Does a manufacturer of a child's backless booster seat need to take out product liability insurance if the child is restrained by the car seat belt and not the booster?

The seat has been rigorously tested to the highest standards and beyond the level of compliance required by law for either consumer of NHTSA standards.

Post 5

Please do not forget that if a product is not used in a manner that it is customary or foreseeable, it may limit Mr. Glug's claim against the soda co. I am pro plaintiff, but shaking up a bottle of soda is just not a foreseeable usage of the product! Let's not poison the well by bringing frivolous lawsuits folks.

Post 4

Mutsy- I also want to add that pharmaceutical companies are also involved in product liability suits. Most drugs approved by the FDA are deemed safe for the majority of consumers, but there is a small percentage that has adverse effects.

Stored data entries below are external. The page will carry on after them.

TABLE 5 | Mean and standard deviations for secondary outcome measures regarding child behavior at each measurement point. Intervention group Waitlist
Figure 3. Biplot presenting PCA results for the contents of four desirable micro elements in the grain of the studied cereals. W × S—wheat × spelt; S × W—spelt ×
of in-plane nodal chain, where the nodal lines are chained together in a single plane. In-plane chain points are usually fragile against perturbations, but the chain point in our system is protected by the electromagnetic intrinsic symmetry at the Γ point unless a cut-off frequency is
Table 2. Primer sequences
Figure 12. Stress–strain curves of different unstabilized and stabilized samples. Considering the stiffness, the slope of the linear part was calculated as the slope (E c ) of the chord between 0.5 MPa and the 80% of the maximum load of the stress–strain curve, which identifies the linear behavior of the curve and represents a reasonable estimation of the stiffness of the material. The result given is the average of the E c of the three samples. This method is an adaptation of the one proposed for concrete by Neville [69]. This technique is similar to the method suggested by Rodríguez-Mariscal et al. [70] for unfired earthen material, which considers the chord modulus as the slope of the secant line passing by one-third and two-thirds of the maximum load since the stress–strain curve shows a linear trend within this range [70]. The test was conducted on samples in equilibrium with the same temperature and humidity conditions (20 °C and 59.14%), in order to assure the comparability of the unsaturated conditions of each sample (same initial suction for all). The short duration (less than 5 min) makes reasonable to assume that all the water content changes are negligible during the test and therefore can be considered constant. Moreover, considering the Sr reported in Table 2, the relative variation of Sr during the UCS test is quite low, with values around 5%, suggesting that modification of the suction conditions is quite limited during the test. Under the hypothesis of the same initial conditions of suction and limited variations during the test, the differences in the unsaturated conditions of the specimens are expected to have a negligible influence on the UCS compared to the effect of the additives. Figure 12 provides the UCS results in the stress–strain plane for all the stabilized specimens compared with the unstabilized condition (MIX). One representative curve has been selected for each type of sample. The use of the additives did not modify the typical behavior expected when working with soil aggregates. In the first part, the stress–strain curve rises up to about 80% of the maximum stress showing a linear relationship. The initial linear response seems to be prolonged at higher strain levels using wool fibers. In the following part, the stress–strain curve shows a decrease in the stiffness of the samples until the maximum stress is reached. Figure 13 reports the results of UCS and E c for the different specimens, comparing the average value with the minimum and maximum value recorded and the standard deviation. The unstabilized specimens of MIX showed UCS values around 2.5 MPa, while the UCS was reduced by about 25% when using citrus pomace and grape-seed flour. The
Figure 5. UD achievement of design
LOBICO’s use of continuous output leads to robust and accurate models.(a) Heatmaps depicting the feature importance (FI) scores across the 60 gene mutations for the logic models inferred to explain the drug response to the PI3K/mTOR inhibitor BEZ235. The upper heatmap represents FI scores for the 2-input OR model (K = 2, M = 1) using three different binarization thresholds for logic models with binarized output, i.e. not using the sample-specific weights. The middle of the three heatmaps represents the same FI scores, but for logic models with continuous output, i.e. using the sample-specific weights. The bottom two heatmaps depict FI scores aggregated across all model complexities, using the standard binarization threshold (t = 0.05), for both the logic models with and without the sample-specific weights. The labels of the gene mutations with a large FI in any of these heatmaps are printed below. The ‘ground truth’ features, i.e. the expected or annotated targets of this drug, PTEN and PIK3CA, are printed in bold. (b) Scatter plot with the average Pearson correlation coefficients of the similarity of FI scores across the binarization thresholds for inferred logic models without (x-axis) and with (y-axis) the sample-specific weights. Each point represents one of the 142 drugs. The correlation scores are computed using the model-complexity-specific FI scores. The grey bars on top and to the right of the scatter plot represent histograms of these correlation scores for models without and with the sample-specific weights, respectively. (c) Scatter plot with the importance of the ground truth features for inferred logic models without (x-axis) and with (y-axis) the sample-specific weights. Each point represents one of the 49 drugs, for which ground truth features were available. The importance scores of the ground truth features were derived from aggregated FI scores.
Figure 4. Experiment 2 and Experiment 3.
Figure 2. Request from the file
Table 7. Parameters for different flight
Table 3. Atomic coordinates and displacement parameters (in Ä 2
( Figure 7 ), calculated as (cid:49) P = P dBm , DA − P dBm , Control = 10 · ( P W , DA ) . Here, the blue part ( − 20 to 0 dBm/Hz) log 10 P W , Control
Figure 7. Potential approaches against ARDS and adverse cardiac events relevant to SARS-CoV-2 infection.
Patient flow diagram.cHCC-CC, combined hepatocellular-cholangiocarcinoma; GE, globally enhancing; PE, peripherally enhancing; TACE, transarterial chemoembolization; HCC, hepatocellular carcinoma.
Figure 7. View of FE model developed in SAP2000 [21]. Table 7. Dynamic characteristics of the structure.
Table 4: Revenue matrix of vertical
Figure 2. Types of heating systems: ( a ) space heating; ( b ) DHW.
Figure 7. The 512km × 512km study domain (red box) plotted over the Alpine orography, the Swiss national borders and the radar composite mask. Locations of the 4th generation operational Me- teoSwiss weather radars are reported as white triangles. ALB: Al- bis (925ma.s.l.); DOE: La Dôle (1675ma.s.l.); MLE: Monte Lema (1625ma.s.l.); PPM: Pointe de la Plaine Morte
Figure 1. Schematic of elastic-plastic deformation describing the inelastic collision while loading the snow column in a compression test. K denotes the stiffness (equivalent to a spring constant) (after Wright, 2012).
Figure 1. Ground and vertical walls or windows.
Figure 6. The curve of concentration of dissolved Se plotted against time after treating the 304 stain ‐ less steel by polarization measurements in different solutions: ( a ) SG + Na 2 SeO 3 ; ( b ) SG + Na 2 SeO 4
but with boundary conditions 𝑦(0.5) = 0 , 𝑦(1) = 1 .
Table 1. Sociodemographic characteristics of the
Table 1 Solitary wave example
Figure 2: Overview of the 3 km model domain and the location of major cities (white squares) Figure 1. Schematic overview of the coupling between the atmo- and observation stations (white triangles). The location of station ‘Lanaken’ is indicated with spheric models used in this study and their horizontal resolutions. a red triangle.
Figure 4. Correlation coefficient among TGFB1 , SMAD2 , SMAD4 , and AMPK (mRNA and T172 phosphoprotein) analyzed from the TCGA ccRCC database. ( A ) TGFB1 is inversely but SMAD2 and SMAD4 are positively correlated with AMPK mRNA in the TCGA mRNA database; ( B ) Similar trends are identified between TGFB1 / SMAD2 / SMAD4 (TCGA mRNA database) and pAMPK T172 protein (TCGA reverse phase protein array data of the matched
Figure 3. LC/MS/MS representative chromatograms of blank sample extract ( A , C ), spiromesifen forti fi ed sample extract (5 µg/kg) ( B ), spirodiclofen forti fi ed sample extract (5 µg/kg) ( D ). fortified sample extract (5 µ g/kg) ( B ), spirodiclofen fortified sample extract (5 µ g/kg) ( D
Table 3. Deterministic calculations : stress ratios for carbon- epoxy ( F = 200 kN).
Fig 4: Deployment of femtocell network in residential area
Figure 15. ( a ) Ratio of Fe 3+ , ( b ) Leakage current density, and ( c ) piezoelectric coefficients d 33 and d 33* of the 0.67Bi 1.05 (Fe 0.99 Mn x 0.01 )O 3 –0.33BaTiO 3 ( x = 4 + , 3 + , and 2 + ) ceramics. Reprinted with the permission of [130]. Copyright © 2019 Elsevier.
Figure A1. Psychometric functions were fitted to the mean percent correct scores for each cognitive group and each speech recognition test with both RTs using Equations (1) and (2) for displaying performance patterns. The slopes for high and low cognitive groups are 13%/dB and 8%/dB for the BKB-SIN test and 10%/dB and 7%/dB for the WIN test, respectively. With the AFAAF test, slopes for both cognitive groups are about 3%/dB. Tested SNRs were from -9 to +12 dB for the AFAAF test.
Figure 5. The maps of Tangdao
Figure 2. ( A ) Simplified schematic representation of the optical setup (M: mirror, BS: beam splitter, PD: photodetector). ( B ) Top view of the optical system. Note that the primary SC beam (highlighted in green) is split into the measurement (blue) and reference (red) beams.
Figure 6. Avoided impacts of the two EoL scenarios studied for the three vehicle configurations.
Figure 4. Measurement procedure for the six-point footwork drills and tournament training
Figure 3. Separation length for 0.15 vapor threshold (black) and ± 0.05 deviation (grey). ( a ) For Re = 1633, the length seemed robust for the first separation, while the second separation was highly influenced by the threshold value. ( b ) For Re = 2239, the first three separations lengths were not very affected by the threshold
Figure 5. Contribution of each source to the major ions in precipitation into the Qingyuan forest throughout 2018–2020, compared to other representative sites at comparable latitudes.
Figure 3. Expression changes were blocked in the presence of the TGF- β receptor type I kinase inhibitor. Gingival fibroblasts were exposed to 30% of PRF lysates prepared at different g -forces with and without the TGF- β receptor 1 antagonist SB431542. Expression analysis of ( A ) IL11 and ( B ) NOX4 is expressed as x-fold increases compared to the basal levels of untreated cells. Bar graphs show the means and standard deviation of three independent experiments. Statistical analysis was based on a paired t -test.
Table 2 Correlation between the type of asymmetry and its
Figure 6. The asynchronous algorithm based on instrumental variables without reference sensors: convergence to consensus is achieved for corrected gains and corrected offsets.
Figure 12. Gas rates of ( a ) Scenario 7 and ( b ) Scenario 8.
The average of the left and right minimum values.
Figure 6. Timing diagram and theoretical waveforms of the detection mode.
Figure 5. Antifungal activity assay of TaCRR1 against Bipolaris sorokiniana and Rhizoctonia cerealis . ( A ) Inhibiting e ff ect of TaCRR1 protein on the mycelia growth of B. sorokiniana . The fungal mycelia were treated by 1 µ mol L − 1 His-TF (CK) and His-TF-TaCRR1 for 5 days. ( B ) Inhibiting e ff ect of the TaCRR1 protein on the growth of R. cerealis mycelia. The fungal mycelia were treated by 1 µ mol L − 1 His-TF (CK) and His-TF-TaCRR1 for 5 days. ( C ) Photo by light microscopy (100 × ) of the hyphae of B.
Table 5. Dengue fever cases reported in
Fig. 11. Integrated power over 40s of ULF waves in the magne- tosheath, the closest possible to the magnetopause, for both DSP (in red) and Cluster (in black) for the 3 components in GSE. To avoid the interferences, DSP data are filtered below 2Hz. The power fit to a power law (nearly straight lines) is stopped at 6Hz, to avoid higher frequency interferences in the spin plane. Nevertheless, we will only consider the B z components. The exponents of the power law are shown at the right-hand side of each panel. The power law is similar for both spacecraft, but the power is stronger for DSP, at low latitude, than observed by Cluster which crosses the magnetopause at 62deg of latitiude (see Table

Many of these consumers that receive irreparable harm from said drugs often seek liability damages and usually the pharmaceutical company responds by not only offering monetary damages, but sometimes they pull the product off the market.

Post 3

Oasis11- You made a good suggestion. I want to say that many product liability suits come from products that contained manufacturer defects that caused the harm.

For example, Firestone was selling tires at one time that had a manufacturer’s defect. This defect caused many traffic accidents including some fatalities. Here the consumers received monetary damages as well as a replacement of their current tires.

Post 2

Lottaz- I believe you might want to seek an attorney because most products that have small parts that are unsafe for children usually list a specific age.

For example, the product will say, “Not recommended for children 3 and under.” I would do that just to be on the safe side. You want to use your talent making bears not wearing about potential lawsuits. You should consider purchasing product liability insurance.

Post 1

I make collectible bears that are very expensive and not at all toys.

Would a sewn in label that says "This is not a toy, Unsafe for children" be enough to keep me covered? These bears have small components that don't comply with safety standards for toys.